Our leadership needs to Malcolm Gladwell’s book called The Tipping Point, which tells how vandalism and graffiti serve as sources of dissent that spur the growth of crime. What began as a tribute has grown into vandalism. The reason being that because the spray painted tribute was never cleaned off, more and more people who see it begin to think they can get away with similar. So they add to it. The longer that isn’t cleaned, the more people think they can get away with disobeying the law. It causes a chain reaction. Now imagine every driver from the east end in the morning clearly seeing this graffiti. What does that cause them do to? Well, none other than begin to question their own respect for authority and begin driving more recklessly and speeding more. For really, if the government can’t be bothered to tackle things as simple as graffiti, they clearly aren’t policing properly and thus there’s less chance I’m going to get caught if I ignore the law as well.

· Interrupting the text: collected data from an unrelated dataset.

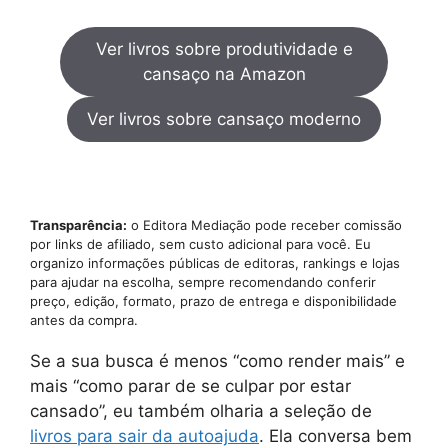
Ver livros sobre produtividade e
cansaço na Amazon
Ver livros sobre cansaço moderno
Transparência:
o Editora Mediação pode receber comissão
por links de afiliado, sem custo adicional para você. Eu
organizo informações públicas de editoras, rankings e lojas
para ajudar na escolha, sempre recomendando conferir
preço, edição, formato, prazo de entrega e disponibilidade
antes da compra.
Se a sua busca é menos “como render mais” e
mais “como parar de se culpar por estar
cansado”, eu também olharia a seleção de
livros para sair da autoajuda
. Ela conversa bem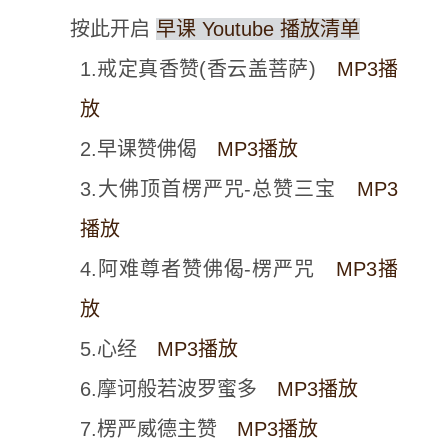
按此开启
早课 Youtube 播放清单
1.戒定真香赞(香云盖菩萨)
MP3播
放
2.早课赞佛偈
MP3播放
3.大佛顶首楞严咒-总赞三宝
MP3
播放
4.阿难尊者赞佛偈-楞严咒
MP3播
放
5.心经
MP3播放
6.摩诃般若波罗蜜多
MP3播放
7.楞严威德主赞
MP3播放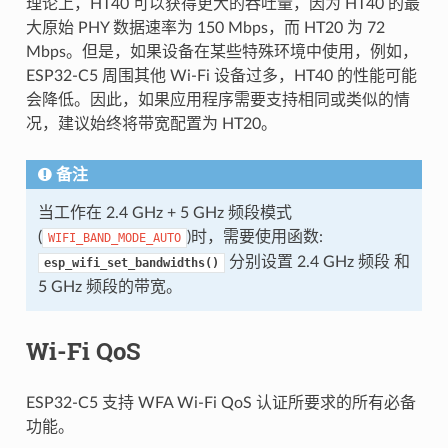
理论上，HT40 可以获得更大的吞吐量，因为 HT40 的最
大原始 PHY 数据速率为 150 Mbps，而 HT20 为 72
Mbps。但是，如果设备在某些特殊环境中使用，例如，
ESP32-C5 周围其他 Wi-Fi 设备过多，HT40 的性能可能
会降低。因此，如果应用程序需要支持相同或类似的情
况，建议始终将带宽配置为 HT20。
备注
当工作在 2.4 GHz + 5 GHz 频段模式
(
)时，需要使用函数:
WIFI_BAND_MODE_AUTO
分别设置 2.4 GHz 频段 和
esp_wifi_set_bandwidths()
5 GHz 频段的带宽。
Wi-Fi QoS
ESP32-C5 支持 WFA Wi-Fi QoS 认证所要求的所有必备
功能。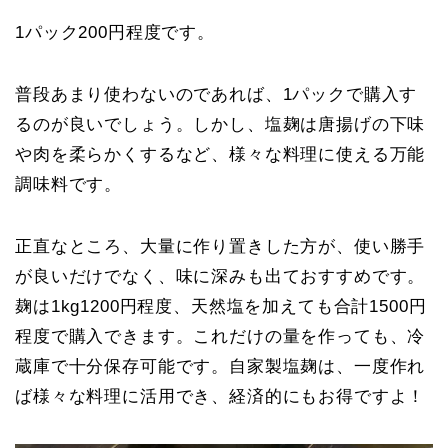
1パック200円程度です。
普段あまり使わないのであれば、1パックで購入す
るのが良いでしょう。しかし、塩麹は唐揚げの下味
や肉を柔らかくするなど、様々な料理に使える万能
調味料です。
正直なところ、大量に作り置きした方が、使い勝手
が良いだけでなく、味に深みも出ておすすめです。
麹は1kg1200円程度、天然塩を加えても合計1500円
程度で購入できます。これだけの量を作っても、冷
蔵庫で十分保存可能です。自家製塩麹は、一度作れ
ば様々な料理に活用でき、経済的にもお得ですよ！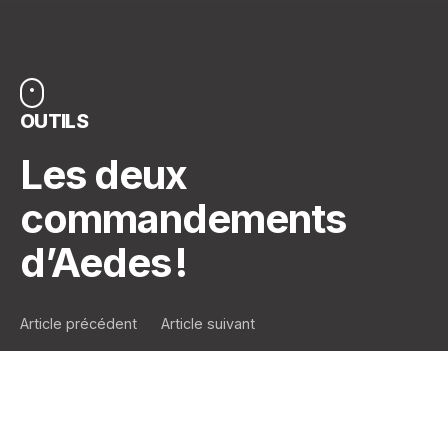
OUTILS
Les deux
commandements
d’Aedes !
Article précédent
Article suivant
Vous voulez tout savoir sur nos produits, leurs
couvertures et les critères d’acceptation ?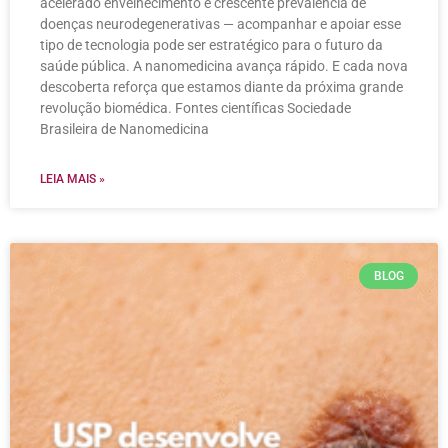
acelerado envelhecimento e crescente prevalência de
doenças neurodegenerativas — acompanhar e apoiar esse
tipo de tecnologia pode ser estratégico para o futuro da
saúde pública. A nanomedicina avança rápido. E cada nova
descoberta reforça que estamos diante da próxima grande
revolução biomédica. Fontes científicas Sociedade
Brasileira de Nanomedicina
LEIA MAIS »
BLOG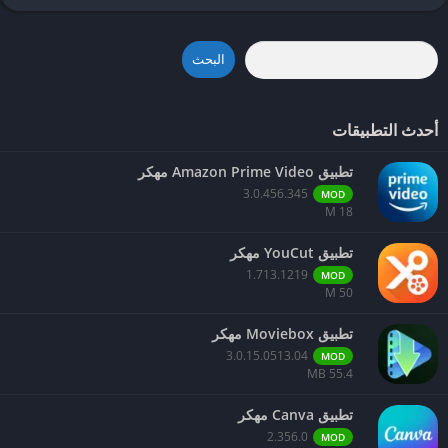
البحث
أحدث التطبيقات
تطبيق Amazon Prime Video مهكر
3.0.456.345
MOD
18 M
تطبيق YouCut مهكر
1.713.1219
MOD
50 M
تطبيق Moviebox مهكر
3.0.15.0513.04
MOD
55.4 MB
تطبيق Canva مهكر
2.356.0
MOD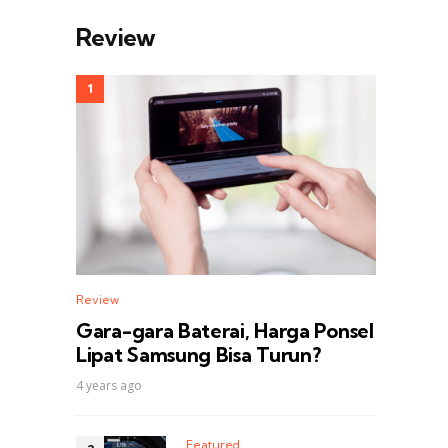
Review
Review
Gara-gara Baterai, Harga Ponsel
Lipat Samsung Bisa Turun?
4 years ago
Featured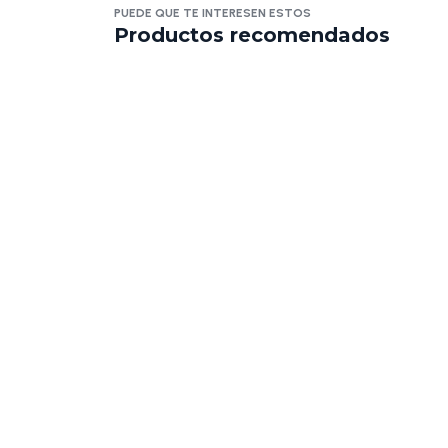
PUEDE QUE TE INTERESEN ESTOS
Productos recomendados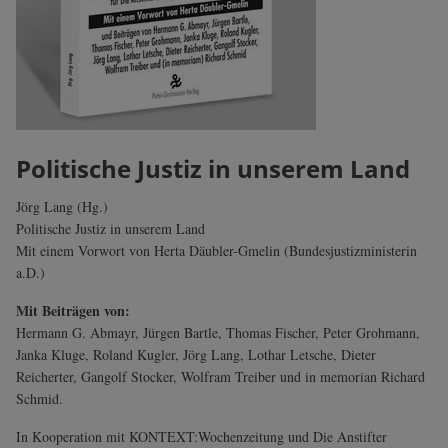
Politische Justiz in unserem Land
Jörg Lang (Hg.)
Politische Justiz in unserem Land
Mit einem Vorwort von Herta Däubler-Gmelin (Bundesjustizministerin
a.D.)
Mit Beiträgen von:
Hermann G. Abmayr, Jürgen Bartle, Thomas Fischer, Peter Grohmann,
Janka Kluge, Roland Kugler, Jörg Lang, Lothar Letsche, Dieter
Reicherter, Gangolf Stocker, Wolfram Treiber und in memorian Richard
Schmid.
In Kooperation mit KONTEXT:Wochenzeitung und Die Anstifter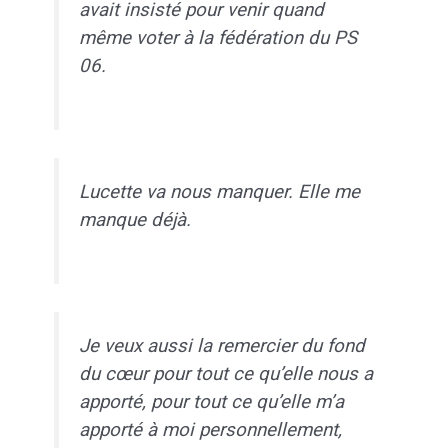
avait insisté pour venir quand
même voter à la fédération du PS
06.
Lucette va nous manquer. Elle me
manque déjà.
Je veux aussi la remercier du fond
du cœur pour tout ce qu’elle nous a
apporté, pour tout ce qu’elle m’a
apporté à moi personnellement,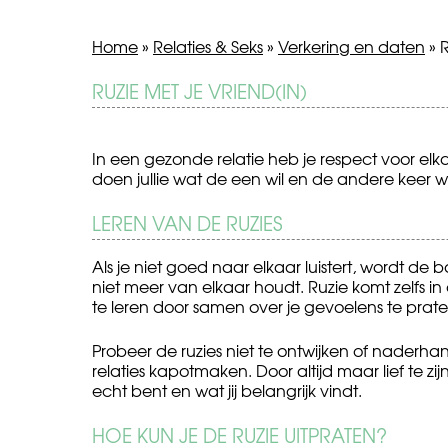
Home
»
Relaties & Seks
»
Verkering en daten
»
R
BERICHT
RUZIE MET JE VRIEND(IN)
Salaris
Examenstress
en
NAVIGATIE
minimumloon
In een gezonde relatie heb je respect voor el
doen jullie wat de een wil en de andere keer w
LEREN VAN DE RUZIES
Als je niet goed naar elkaar luistert, wordt de b
niet meer van elkaar houdt. Ruzie komt zelfs in d
te leren door samen over je gevoelens te prate
Probeer de ruzies niet te ontwijken of naderha
relaties kapotmaken. Door altijd maar lief te zij
echt bent en wat jij belangrijk vindt.
HOE KUN JE DE RUZIE UITPRATEN?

If you don’t follow this logic, I highly recommend you read The Tipping Point.
Anyway, with all of Premier Brown’s raving about his Grand Slam achievement and his encouragement of Bermudians to do their part, I really point the finger at him for not doing his own part. Very easily, some of the tourists and even people from the PGA could take a ride from the airport and see this as they ride past. Such a great image representing Bermuda don’t you think? Considering that this is a bus shelter, I place responsibility for leaving this for so long squarely on the Minister of Transportation.
Here’s my recommendation. Clean up the graffiti ASAP but still give the youth their tribute. How do you do this? Cleaning up the graffiti should be pretty straight forward, so let’s focus on the tribute. Find out who from Hamilton parish has died in bike accidents recently, especially but not limited to those to whom those wall tributes are made, interview their parents and friends to get their story and get photos of them. Then have new bus schedules posters made up and include in them photos and stories of those youth who died as a tribute. This will accomplish a number of things.
- It will earn respect from the local youth for having given their fallen colleagues the recognition that they feel they deserve.
- It will rid the area of the distasteful graffiti and help stop the spread of lawlessness.
- It will serve as a tremendously positive reminder to youth in the area why they themselves shouldn’t speed.
Following these recommendations will hopefully spark some imagination in our leadership in order to begin solving the rising levels of graffiti. The community is calling out for tributes to fallen youth and the government should be heeding their call for their own tributes will only lead to greater problems. There are real solutions for tackling such issues, just hopefully they’ll be embraced.